(Entries shown)
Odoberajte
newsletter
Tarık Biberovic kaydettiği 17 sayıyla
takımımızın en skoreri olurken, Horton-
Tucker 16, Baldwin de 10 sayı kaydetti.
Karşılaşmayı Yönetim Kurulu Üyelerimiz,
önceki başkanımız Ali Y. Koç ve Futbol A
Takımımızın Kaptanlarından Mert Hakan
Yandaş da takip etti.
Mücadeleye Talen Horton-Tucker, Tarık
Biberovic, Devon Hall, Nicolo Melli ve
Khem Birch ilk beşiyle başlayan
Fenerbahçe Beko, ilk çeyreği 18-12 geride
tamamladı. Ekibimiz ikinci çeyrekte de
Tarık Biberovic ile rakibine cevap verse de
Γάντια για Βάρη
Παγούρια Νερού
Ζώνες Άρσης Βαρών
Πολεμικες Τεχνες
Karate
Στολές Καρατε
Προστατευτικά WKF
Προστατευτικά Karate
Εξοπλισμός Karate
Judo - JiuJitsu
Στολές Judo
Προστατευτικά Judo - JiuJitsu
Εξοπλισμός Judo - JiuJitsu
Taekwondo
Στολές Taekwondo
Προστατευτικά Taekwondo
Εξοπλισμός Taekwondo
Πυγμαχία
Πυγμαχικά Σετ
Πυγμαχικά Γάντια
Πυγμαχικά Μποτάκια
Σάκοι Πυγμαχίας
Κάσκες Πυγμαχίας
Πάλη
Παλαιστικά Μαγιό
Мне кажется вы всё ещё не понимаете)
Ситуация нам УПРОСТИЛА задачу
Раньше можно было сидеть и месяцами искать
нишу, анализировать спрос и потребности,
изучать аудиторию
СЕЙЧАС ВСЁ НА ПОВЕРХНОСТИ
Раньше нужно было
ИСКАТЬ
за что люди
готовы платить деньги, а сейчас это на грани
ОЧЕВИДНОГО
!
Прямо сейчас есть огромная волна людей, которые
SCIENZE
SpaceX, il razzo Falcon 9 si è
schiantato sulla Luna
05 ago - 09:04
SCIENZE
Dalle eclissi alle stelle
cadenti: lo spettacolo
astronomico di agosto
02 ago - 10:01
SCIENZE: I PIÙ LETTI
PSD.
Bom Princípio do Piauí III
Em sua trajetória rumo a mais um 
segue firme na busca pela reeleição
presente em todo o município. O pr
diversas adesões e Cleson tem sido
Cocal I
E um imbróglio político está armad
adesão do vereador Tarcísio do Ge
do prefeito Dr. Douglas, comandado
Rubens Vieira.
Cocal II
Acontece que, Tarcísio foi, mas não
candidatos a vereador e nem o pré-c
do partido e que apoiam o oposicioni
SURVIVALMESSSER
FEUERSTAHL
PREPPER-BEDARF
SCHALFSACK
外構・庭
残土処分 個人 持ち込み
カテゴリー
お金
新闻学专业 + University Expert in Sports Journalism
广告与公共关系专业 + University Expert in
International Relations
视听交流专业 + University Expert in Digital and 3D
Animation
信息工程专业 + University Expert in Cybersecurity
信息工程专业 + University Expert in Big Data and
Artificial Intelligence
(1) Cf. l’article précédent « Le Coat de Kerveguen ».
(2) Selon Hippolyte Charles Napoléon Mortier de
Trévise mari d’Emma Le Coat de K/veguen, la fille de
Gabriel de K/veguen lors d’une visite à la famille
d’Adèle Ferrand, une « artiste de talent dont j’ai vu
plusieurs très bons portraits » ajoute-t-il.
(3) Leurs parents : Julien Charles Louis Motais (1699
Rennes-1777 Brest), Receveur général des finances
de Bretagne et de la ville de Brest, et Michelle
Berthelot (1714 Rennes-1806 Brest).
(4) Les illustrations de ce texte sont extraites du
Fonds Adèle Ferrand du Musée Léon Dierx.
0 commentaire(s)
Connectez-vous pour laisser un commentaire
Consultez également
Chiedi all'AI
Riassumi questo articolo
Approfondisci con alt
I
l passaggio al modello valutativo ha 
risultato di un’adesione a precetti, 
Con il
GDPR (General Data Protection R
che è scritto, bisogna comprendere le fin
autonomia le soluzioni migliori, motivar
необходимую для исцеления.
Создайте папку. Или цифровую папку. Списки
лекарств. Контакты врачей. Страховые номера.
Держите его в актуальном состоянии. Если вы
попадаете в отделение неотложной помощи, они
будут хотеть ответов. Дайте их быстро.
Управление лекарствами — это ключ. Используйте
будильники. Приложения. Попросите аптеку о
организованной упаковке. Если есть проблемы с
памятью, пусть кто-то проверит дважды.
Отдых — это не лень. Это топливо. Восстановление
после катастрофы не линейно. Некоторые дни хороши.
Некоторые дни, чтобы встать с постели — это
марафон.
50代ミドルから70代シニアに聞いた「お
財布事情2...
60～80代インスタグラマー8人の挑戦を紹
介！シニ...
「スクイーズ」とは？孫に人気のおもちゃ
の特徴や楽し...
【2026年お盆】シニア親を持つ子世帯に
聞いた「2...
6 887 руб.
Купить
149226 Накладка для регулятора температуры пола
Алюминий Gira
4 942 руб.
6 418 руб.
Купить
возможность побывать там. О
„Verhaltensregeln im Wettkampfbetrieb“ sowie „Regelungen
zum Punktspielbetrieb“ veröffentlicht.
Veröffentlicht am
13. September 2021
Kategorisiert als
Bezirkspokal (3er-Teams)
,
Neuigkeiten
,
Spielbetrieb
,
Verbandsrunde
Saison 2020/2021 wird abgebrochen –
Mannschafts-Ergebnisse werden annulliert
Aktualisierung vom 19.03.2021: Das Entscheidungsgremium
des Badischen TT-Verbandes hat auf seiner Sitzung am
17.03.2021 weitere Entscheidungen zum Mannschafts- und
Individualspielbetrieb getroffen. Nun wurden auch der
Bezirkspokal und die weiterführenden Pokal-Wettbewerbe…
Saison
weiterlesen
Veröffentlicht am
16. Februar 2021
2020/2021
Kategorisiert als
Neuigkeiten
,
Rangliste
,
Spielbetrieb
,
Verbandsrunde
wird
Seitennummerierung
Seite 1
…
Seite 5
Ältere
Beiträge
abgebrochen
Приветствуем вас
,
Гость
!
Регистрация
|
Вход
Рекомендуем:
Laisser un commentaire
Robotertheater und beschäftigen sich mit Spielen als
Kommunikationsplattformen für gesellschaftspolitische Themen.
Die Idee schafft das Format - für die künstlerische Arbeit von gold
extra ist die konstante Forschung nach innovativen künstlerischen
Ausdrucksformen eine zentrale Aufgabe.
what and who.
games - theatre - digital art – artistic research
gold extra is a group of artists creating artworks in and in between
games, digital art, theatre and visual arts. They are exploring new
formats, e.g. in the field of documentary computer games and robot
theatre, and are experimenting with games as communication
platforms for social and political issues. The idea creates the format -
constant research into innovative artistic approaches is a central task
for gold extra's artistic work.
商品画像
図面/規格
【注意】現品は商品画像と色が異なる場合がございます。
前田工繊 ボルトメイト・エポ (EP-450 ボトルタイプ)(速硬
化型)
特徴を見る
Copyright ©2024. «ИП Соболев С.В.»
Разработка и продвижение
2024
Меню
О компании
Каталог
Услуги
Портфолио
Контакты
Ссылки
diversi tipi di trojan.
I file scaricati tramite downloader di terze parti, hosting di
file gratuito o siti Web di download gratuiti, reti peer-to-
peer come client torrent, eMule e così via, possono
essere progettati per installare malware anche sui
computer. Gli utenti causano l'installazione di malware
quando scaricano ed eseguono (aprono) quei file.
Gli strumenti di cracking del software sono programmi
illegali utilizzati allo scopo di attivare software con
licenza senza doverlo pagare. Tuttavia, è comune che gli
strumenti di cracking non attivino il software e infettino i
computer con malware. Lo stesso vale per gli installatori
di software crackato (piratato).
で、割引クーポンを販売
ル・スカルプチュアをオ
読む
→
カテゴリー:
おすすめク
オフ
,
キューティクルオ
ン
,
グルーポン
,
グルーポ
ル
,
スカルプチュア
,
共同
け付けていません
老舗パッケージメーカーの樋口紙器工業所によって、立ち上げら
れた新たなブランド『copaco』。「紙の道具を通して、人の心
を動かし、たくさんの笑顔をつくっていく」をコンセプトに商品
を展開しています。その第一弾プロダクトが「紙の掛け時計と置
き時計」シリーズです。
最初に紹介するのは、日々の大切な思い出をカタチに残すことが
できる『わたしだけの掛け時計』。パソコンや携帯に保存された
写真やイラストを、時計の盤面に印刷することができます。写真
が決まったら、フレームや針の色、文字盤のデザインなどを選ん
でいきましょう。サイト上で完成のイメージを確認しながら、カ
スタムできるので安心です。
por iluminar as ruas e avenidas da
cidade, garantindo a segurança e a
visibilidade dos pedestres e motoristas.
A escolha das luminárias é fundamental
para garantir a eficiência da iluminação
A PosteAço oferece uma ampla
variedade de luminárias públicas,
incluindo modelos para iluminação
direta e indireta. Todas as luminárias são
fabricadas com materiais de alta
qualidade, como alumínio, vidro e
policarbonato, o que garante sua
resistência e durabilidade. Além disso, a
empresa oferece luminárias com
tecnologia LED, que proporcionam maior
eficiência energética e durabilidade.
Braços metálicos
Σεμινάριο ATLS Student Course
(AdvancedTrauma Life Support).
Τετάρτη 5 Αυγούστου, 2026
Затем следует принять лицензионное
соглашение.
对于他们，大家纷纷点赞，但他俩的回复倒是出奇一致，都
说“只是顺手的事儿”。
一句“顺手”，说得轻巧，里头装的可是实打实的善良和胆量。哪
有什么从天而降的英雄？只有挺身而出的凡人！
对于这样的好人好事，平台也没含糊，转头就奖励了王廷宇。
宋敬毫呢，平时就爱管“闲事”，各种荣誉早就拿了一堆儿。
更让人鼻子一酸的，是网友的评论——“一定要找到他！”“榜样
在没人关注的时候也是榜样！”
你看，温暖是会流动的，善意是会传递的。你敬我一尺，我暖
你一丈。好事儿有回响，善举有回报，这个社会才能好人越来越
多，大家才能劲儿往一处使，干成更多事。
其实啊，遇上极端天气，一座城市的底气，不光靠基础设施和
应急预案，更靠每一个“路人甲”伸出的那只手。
(End Entries shown)
# Task to carry out
Repeat the listing word for word, starting at its first line and going on through the line that contains "Προστατευτικά Judo - JiuJitsu", with both of those lines included and nothing after it.

# Output
Odoberajte
newsletter
Tarık Biberovic kaydettiği 17 sayıyla
takımımızın en skoreri olurken, Horton-
Tucker 16, Baldwin de 10 sayı kaydetti.
Karşılaşmayı Yönetim Kurulu Üyelerimiz,
önceki başkanımız Ali Y. Koç ve Futbol A
Takımımızın Kaptanlarından Mert Hakan
Yandaş da takip etti.
Mücadeleye Talen Horton-Tucker, Tarık
Biberovic, Devon Hall, Nicolo Melli ve
Khem Birch ilk beşiyle başlayan
Fenerbahçe Beko, ilk çeyreği 18-12 geride
tamamladı. Ekibimiz ikinci çeyrekte de
Tarık Biberovic ile rakibine cevap verse de
Γάντια για Βάρη
Παγούρια Νερού
Ζώνες Άρσης Βαρών
Πολεμικες Τεχνες
Karate
Στολές Καρατε
Προστατευτικά WKF
Προστατευτικά Karate
Εξοπλισμός Karate
Judo - JiuJitsu
Στολές Judo
Προστατευτικά Judo - JiuJitsu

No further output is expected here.